Rewrite the data below with every "scientific name" changed to "species" and everything else left as it is.

--- begin Extracted entries ---

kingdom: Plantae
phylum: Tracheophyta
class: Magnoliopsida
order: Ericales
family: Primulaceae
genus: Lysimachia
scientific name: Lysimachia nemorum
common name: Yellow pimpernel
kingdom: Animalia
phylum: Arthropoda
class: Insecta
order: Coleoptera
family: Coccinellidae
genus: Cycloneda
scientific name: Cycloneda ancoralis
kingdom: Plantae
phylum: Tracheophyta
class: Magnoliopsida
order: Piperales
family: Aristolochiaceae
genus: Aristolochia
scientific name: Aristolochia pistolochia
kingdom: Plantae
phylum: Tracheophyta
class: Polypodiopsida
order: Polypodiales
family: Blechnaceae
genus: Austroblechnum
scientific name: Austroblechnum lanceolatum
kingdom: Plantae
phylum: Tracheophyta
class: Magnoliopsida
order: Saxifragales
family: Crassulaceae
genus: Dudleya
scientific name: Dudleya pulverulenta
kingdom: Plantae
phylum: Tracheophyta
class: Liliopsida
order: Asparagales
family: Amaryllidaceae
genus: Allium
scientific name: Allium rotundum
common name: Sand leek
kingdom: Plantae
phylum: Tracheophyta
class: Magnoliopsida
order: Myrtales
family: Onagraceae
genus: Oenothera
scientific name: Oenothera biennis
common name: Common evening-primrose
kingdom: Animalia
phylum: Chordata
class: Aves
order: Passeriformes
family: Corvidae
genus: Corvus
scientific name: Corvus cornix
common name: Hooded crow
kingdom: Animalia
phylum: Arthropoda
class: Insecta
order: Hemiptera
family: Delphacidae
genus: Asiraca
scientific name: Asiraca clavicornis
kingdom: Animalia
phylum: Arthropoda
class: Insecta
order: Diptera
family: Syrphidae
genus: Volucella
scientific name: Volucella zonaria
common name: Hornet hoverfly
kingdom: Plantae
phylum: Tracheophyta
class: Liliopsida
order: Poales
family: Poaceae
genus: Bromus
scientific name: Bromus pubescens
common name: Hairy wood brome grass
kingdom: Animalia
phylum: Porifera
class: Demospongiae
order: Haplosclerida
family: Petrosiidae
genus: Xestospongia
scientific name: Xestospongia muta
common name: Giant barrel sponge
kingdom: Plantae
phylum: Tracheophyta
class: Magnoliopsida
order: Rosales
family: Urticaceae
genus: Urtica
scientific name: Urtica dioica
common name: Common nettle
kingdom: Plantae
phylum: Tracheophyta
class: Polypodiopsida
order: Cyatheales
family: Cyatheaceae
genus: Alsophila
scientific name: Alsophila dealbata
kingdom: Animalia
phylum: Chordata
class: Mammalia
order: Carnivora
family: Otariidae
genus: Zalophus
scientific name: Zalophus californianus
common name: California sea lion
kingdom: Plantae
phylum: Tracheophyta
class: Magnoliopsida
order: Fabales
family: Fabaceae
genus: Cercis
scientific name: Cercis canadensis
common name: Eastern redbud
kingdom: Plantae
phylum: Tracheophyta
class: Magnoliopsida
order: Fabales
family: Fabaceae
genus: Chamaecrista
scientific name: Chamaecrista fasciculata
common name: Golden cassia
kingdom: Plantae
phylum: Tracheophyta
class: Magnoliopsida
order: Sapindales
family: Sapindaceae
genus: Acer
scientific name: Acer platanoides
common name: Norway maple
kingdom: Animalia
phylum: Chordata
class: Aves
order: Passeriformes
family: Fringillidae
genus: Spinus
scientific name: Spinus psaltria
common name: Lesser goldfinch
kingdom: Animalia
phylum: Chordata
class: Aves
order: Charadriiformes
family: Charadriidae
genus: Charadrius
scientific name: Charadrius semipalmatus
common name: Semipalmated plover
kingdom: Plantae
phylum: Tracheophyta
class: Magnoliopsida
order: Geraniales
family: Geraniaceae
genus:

--- end Extracted entries ---

Problem solution:
kingdom: Plantae
phylum: Tracheophyta
class: Magnoliopsida
order: Ericales
family: Primulaceae
genus: Lysimachia
species: Lysimachia nemorum
common name: Yellow pimpernel
kingdom: Animalia
phylum: Arthropoda
class: Insecta
order: Coleoptera
family: Coccinellidae
genus: Cycloneda
species: Cycloneda ancoralis
kingdom: Plantae
phylum: Tracheophyta
class: Magnoliopsida
order: Piperales
family: Aristolochiaceae
genus: Aristolochia
species: Aristolochia pistolochia
kingdom: Plantae
phylum: Tracheophyta
class: Polypodiopsida
order: Polypodiales
family: Blechnaceae
genus: Austroblechnum
species: Austroblechnum lanceolatum
kingdom: Plantae
phylum: Tracheophyta
class: Magnoliopsida
order: Saxifragales
family: Crassulaceae
genus: Dudleya
species: Dudleya pulverulenta
kingdom: Plantae
phylum: Tracheophyta
class: Liliopsida
order: Asparagales
family: Amaryllidaceae
genus: Allium
species: Allium rotundum
common name: Sand leek
kingdom: Plantae
phylum: Tracheophyta
class: Magnoliopsida
order: Myrtales
family: Onagraceae
genus: Oenothera
species: Oenothera biennis
common name: Common evening-primrose
kingdom: Animalia
phylum: Chordata
class: Aves
order: Passeriformes
family: Corvidae
genus: Corvus
species: Corvus cornix
common name: Hooded crow
kingdom: Animalia
phylum: Arthropoda
class: Insecta
order: Hemiptera
family: Delphacidae
genus: Asiraca
species: Asiraca clavicornis
kingdom: Animalia
phylum: Arthropoda
class: Insecta
order: Diptera
family: Syrphidae
genus: Volucella
species: Volucella zonaria
common name: Hornet hoverfly
kingdom: Plantae
phylum: Tracheophyta
class: Liliopsida
order: Poales
family: Poaceae
genus: Bromus
species: Bromus pubescens
common name: Hairy wood brome grass
kingdom: Animalia
phylum: Porifera
class: Demospongiae
order: Haplosclerida
family: Petrosiidae
genus: Xestospongia
species: Xestospongia muta
common name: Giant barrel sponge
kingdom: Plantae
phylum: Tracheophyta
class: Magnoliopsida
order: Rosales
family: Urticaceae
genus: Urtica
species: Urtica dioica
common name: Common nettle
kingdom: Plantae
phylum: Tracheophyta
class: Polypodiopsida
order: Cyatheales
family: Cyatheaceae
genus: Alsophila
species: Alsophila dealbata
kingdom: Animalia
phylum: Chordata
class: Mammalia
order: Carnivora
family: Otariidae
genus: Zalophus
species: Zalophus californianus
common name: California sea lion
kingdom: Plantae
phylum: Tracheophyta
class: Magnoliopsida
order: Fabales
family: Fabaceae
genus: Cercis
species: Cercis canadensis
common name: Eastern redbud
kingdom: Plantae
phylum: Tracheophyta
class: Magnoliopsida
order: Fabales
family: Fabaceae
genus: Chamaecrista
species: Chamaecrista fasciculata
common name: Golden cassia
kingdom: Plantae
phylum: Tracheophyta
class: Magnoliopsida
order: Sapindales
family: Sapindaceae
genus: Acer
species: Acer platanoides
common name: Norway maple
kingdom: Animalia
phylum: Chordata
class: Aves
order: Passeriformes
family: Fringillidae
genus: Spinus
species: Spinus psaltria
common name: Lesser goldfinch
kingdom: Animalia
phylum: Chordata
class: Aves
order: Charadriiformes
family: Charadriidae
genus: Charadrius
species: Charadrius semipalmatus
common name: Semipalmated plover
kingdom: Plantae
phylum: Tracheophyta
class: Magnoliopsida
order: Geraniales
family: Geraniaceae
genus:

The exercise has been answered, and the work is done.